- Relator(a)
- Ministro Rogerio Schietti Cruz
- Órgão julgador
- Sexta Turma
- Data do julgamento
- 16/02/2017
- Data de publicação
- 02/03/2017
STJ – Acórdão, Rel. Ministro Rogerio Schietti Cruz, Sexta Turma, j. 16/02/2017, p. 02/03/2017
AGRAVO REGIMENTAL EM RECURSO ESPECIAL. EXASPERAÇÃO DA PENA-BASE EM RAZÃO DA VALORAÇÃO NEGATIVA DAS CONSEQUÊNCIAS DO CRIME. NÃO OCORRÊNCIA. AGRAVO NÃO PROVIDO. 1. Para chegar a uma aplicação justa da lei penal, o sentenciante, dentro da discricionariedade juridicamente vinculada, deve atentar para as singularidades do caso concreto, cumprindo-lhe, na primeira etapa do procedimento trifásico, guiar-se pelas circunstâncias relacionadas no caput do art. 59 do Código Penal, as quais não se deve furtar de analisar individualmente. 2. É certo que o STJ admite a possibilidade de exasperação da pena-base em razão da valoração negativa das consequências do crime, quando o valor dos tributos subtraídos representa acentuado prejuízo a toda a sociedade. 3. A Corte regional manteve a pena-base no mínimo legal, sob o fundamento de que "as consequências da infração penal são normais à espécie delitiva", ressaltando que "o valor principal dos tributos federais sonegados - desprezados juros e consectários - corresponde a R$ 44.921,95, em dois exercícios, não demandando maior rigor na fixação da pena-base". 4. O montante omitido não evidencia maior reprovabilidade do agente pela conduta delituosa praticada.
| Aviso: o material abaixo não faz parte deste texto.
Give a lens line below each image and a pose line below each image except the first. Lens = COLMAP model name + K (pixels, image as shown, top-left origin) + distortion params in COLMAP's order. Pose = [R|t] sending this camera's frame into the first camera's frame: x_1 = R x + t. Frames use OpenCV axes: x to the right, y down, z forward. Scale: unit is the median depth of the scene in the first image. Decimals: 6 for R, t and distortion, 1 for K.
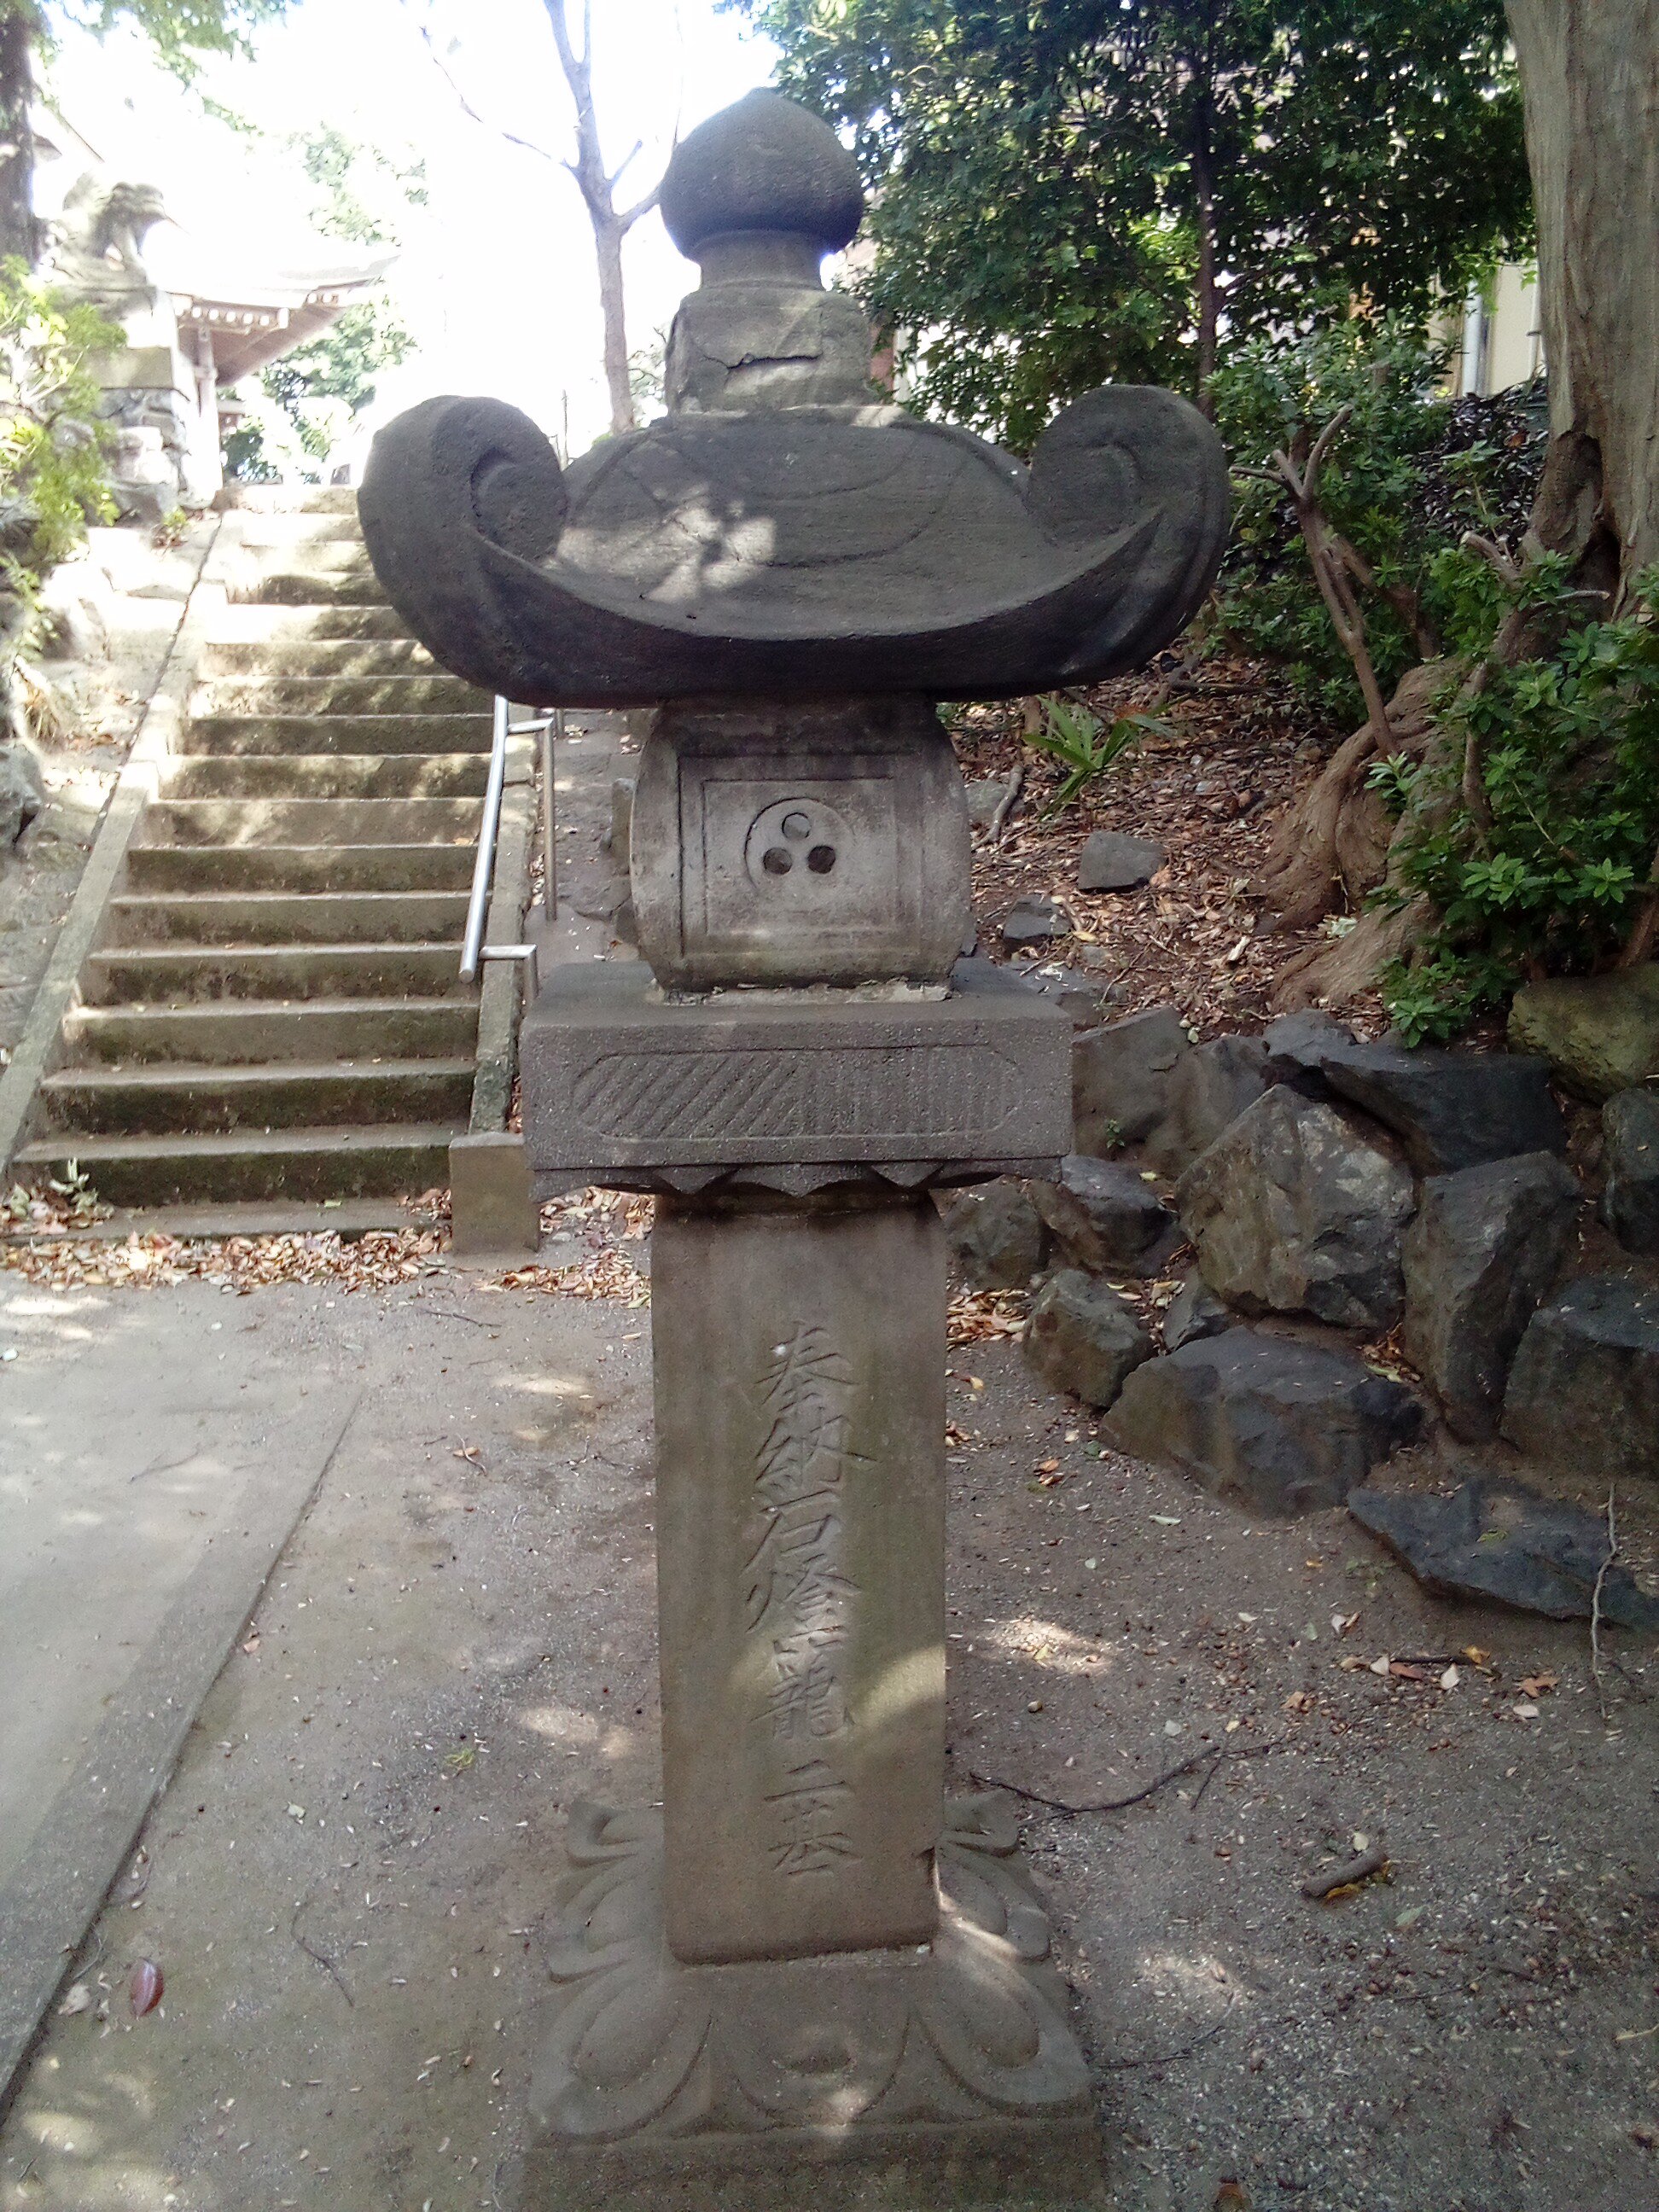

Isso porque o valor é insuficiente para a elevação da pena-base acima do mínimo legal, pois não revela magnitude criminosa contra o sistema tributário. Trata-se de conduta cujo impacto não foi elevado nem extrapola a descrição do tipo penal do art. 2º, I, da Lei n. 8.137/1990. 5. Agravo regimental não provido. (AgRg no REsp n. 1.472.196/SP, relator Ministro Rogerio Schietti Cruz, Sexta Turma, julgado em 16/2/2017, DJe de 2/3/2017.)